## Problem details
Please copy every line below that contains the string "section".

(Items from a data source)
================

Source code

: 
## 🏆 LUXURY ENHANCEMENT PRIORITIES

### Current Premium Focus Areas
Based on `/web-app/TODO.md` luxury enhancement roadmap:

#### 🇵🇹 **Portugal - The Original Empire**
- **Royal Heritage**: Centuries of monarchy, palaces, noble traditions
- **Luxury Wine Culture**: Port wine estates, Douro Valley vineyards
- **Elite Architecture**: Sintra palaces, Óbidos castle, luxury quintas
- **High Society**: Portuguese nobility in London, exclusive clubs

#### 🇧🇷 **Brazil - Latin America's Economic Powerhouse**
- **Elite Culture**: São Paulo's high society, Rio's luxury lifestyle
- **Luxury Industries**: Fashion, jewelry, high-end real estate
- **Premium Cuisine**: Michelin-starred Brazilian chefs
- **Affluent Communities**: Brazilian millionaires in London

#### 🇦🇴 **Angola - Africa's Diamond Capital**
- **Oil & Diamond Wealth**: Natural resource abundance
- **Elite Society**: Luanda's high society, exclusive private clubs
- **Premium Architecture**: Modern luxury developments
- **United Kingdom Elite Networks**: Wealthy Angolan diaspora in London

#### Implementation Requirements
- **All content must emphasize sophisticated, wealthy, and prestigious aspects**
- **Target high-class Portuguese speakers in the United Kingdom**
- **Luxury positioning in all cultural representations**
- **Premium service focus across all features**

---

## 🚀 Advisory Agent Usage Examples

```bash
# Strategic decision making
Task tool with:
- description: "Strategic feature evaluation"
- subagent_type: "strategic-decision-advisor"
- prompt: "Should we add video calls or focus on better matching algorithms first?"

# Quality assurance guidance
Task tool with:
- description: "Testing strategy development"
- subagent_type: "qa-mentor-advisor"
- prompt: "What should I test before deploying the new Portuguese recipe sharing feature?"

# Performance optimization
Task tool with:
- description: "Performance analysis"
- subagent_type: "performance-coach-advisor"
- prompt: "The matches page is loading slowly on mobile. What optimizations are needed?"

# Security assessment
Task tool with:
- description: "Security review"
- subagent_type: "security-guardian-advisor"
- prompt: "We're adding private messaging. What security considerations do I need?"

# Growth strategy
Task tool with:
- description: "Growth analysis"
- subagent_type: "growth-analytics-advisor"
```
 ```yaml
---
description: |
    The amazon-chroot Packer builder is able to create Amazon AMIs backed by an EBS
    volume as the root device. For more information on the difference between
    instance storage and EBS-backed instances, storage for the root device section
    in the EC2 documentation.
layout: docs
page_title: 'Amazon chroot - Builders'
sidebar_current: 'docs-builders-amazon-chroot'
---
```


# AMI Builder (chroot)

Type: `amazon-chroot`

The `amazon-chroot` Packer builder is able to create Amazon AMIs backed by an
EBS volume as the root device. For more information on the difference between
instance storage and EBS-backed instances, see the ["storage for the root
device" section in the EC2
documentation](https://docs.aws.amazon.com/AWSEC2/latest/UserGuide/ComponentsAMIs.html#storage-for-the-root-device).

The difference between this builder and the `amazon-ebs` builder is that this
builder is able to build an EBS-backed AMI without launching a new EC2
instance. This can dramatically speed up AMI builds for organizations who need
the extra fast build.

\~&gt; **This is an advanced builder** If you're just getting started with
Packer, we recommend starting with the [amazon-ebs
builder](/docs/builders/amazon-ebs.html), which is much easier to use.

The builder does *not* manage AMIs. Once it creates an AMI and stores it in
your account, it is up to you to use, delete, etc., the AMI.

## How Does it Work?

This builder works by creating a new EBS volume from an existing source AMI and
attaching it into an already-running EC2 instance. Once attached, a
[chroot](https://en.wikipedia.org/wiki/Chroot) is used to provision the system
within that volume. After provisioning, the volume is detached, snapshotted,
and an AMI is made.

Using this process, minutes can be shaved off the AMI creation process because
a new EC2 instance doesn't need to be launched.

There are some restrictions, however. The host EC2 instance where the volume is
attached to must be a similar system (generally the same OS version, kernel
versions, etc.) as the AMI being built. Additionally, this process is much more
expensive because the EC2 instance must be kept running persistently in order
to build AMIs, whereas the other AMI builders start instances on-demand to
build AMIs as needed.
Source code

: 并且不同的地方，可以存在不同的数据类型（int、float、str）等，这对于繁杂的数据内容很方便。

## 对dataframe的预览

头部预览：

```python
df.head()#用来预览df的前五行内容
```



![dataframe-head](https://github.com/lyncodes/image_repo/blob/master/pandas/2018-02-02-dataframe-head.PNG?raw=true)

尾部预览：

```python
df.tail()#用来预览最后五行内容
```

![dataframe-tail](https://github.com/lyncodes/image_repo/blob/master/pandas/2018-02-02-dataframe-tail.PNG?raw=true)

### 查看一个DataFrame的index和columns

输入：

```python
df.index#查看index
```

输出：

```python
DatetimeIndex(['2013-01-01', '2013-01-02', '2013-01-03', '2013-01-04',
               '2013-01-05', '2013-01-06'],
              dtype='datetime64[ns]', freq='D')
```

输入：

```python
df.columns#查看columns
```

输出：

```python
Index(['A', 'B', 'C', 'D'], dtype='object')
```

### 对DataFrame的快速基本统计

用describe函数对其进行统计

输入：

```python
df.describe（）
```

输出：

================

## Solution to this exercise
    instance storage and EBS-backed instances, storage for the root device section
device" section in the EC2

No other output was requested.